A senator from Iowa is trying to pass a bill that will give the IRS a $2 million budget to go after unlawful sex workers, in this case, unlawful being girls who don’t pay taxes. Fair enough; although why the IRS needs a special office for this is beyond me.

The bill also wants the IRS to go after pimps, especially pimps who don’t files taxes and don’t submit W-2s on the women they manage. The idea of pimps having to file W-2s on women that they refer to as “hos” (among other choice words) is hilarious. Of course, as part of filing a W-2, they would then have to declare their small business income and expenses. Wonder if diamonds and gold are deductible as business expenses?

But then the bill recommends extra jail time for the girls. There’s the rub. Jailing girls for breaking local laws is one thing and the jail terms for such offenses are set by local ordinances. Anyone who breaks tax laws and goes to jail already has the jail term set by federal tax laws. Adding jail time because the tax offender was a sex worker? Just a little biased, I think.

Should this bill pass, I can already see the effect. There will be some pimps busted, probably with a media circus. But there will be lots of girls, many who may not be associated with pimps, quietly sent to jail for longer terms than the usual tax offender simply because of their job. Historically, any time laws are passed to regulate the adult industry, the women bear the brunt of it. Laws passed to “protect” the women end up harrassing them and making their lives miserable.

The good senator also seems to be believe that this bill will help “…track the money flowing in this industry to get at potential criminals.” Potential criminals? Potential in what way? And what crimes would they potentially commit? 

I ask these questions beause this bill could easily be used to torment plenty of women at all levels of the adult industry (legal and grey area), and possibly end up harrassing women who aren’t in the adult industry at all but aren’t proper tax citizens (for whatever reason). Then it becomes about gender, not about criminality. Jailing someone because she’s lax about her taxes and happens to have a pussy is not a good way to run things (yes, I’m imagining things and no, I don’t believe this scenario is too far-fetched).

On the surface, this bill seems like a step in the right direction to legitimize all sex work in this country. I lack faith in its effects, though.

FYI–According to a CPA I talked to who’s prepared taxes for many girls in the adult industry, it is not illegal for a girl to file her taxes as a prositute (or whatever term she wants to use). The IRS does not care what profession you use to earn a living. All they care about is whether or not you pay your taxes. This bill is supposed to make it easier for the IRS to pursue people in the adult industry that they believe aren’t paying their taxes properly.
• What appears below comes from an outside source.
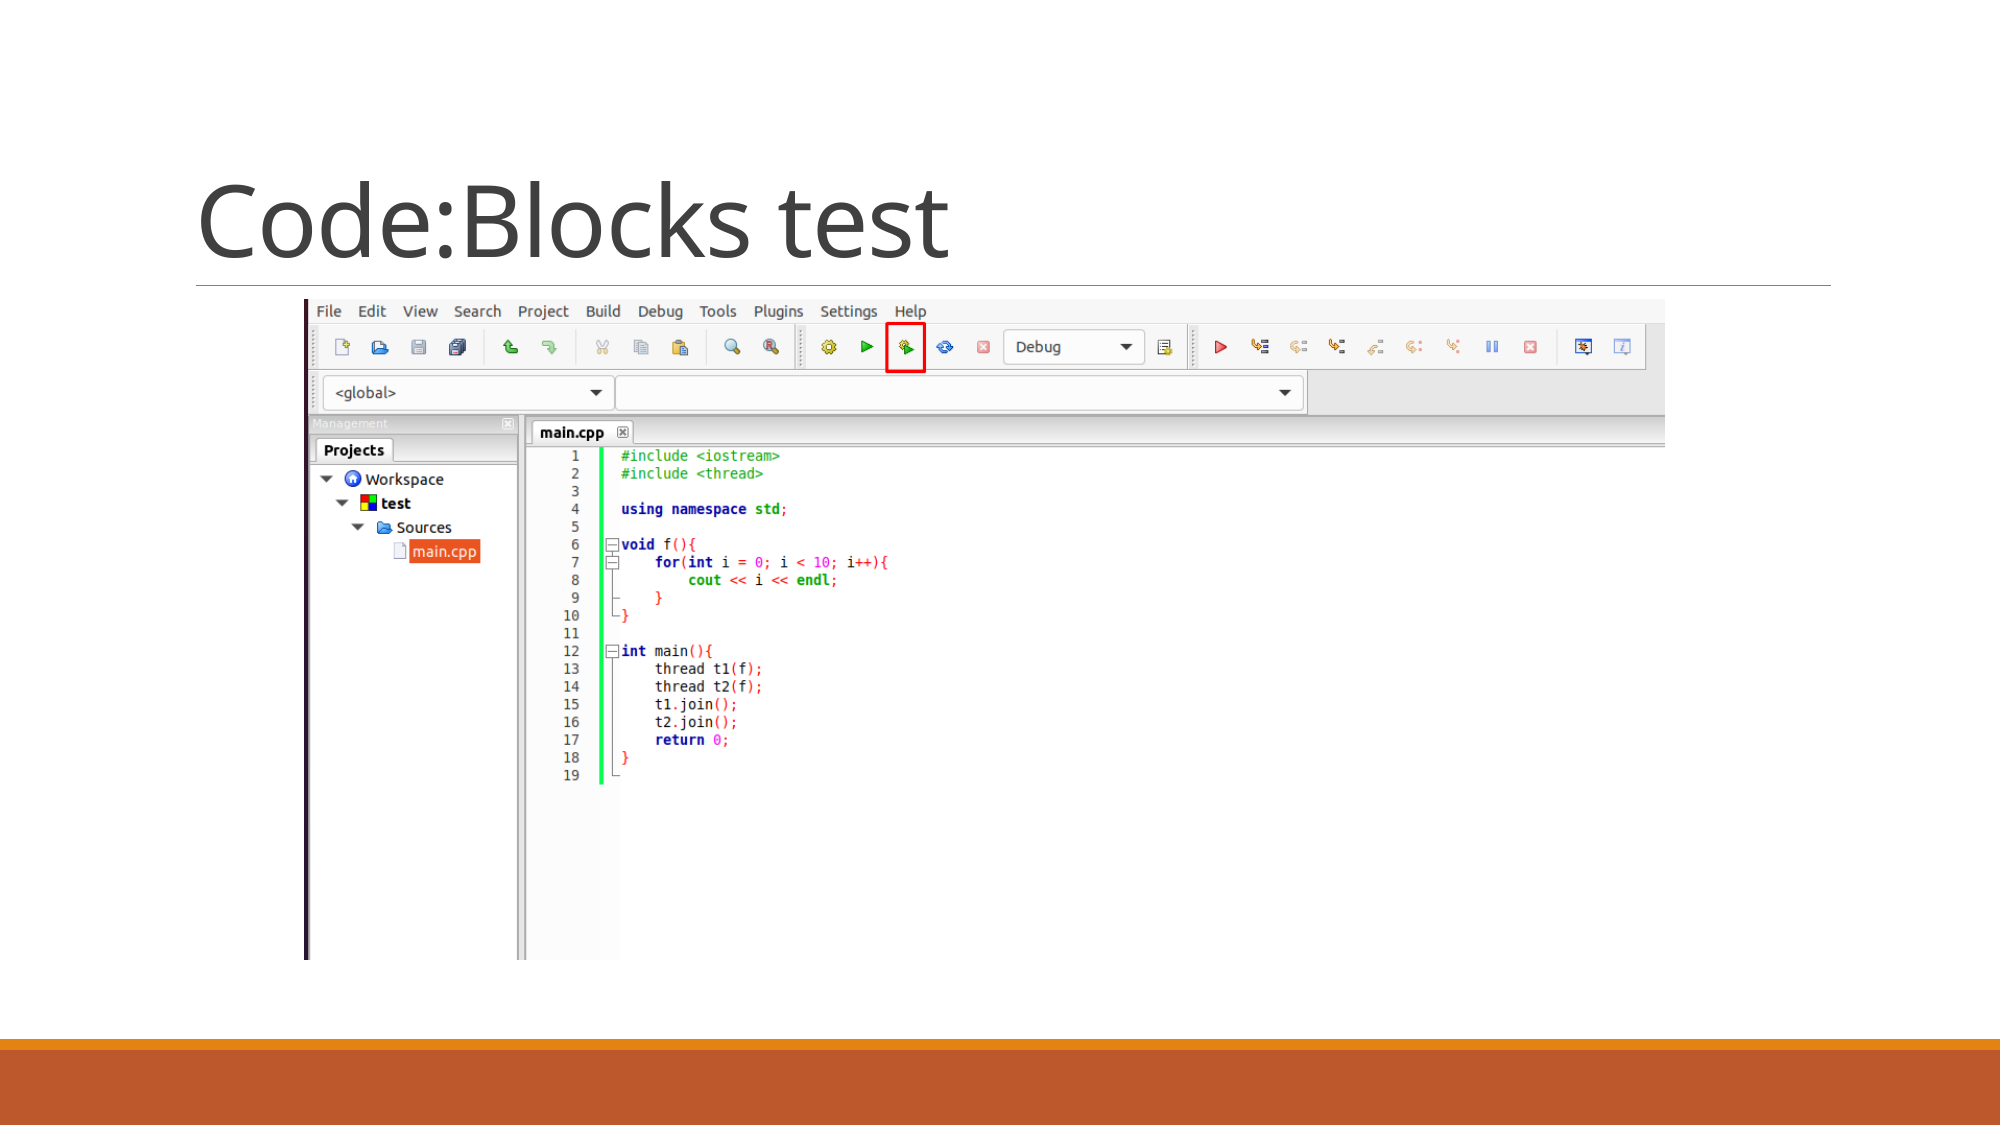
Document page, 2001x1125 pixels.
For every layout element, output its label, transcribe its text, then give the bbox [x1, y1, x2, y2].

title Code:Blocks test [180, 47, 1830, 285]
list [304, 299, 1665, 961]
One thought on “IRS may start going after sex workers

  1. Don’t forget that the IRS finally got Al Capone for tax evasion.

    I don’t see how this is any different than any other tax evasion that they can stick an extra penalty for being a prostitute or pimp. That’s not really the IRS’s bailywick.

    I would think that the woman could file taxes under “entertainer” and since it is a cash business, she should be okay unless her lifestyle and investments/savings were grossly disproportionate with how much money she claimed.

    The government has been doing all type of nasty things with seizing supposed drug assets and doing so without even a trial. In some cases they did things like confiscate a large amount of cash from some black guy who had to pay lawyers to get it back. I don’t understand how such laws and the RICO statutes don’t violate due process because the assets are seized or frozen before any trial.